My heart goes out to Thamsanqa Jantjie. You don’t recognize the name, but you certainly know the face by now. He’s the guy who was supposed to give sign language interpretations of the speeches at Nelson Mandela’s memorial service in South Africa on Tuesday. Instead, Jantjie looked like he was calling plays at a baseball game. The condemnation of his performance was swift, brutal and global. But the South African officials who made it possible for Jantjie to embarrass himself and his nation deserve the same.
“We are shocked by the quality of sign language interpretation at Nelson Mandela’s memorial — if it could be called interpretation at all,” Paul Breckell of Action on Hearing Loss told NBC News. “This ‘fake interpreter’ has made a mockery of South African Sign Language and has disgraced the South African Sign Language interpreting profession,” said Bruno Druchen, national director of DeafSA in a statement released on Facebook. And Nicole Du Toit, an official sign language interpreter, told the Associated Press, “It was horrible, an absolute circus, really really bad. Only he can understand those gestures.”
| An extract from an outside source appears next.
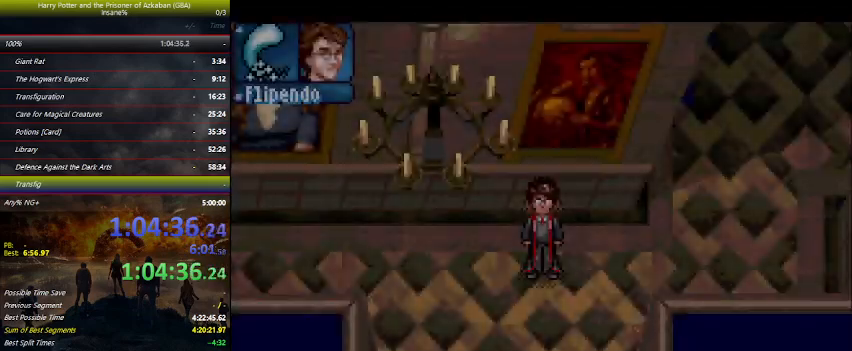
{"keys": ["right"], "events": []}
Now that Jantjie has broken his silence, we can understand what happened. And none of what he says is comforting. In various interviews Thursday, Jantjie said he suffered from schizophrenia, saw angels, heard voices and hallucinated on stage. “I start realizing that the problem is here. And the problem, I don’t know the attack of this problem, how will it come,” Jantjie told the AP. “Sometimes I get violent on that place. Sometimes I will see things chasing me.”
Jantjie said he is being treated for his schizophrenia, which is great. But the folks who really need their heads examined are the officials who allowed him to take the stage in the first place. Hendrietta Bogopane-Zulu, South Africa’s deputy minister for women, children and people with disabilities, told reporters Thursday, “I don’t think he was just picked up from the street. He comes from a school for the deaf. He could speak sign language with his peers but he is not a professional sign language interpreter.” To make matter worse, Bogopane-Zulu said the company Jantjie worked for “vanished into thin air.”
Jantjie has asked that everyone “please forgive me.” South African officials should ask the same from the hearing impaired who were left out of the joyous celebration of Mandela’s life. And they should apologize for the enormous security breach the Jantjie episode revealed. Luckily for all of us, nothing more serious happened.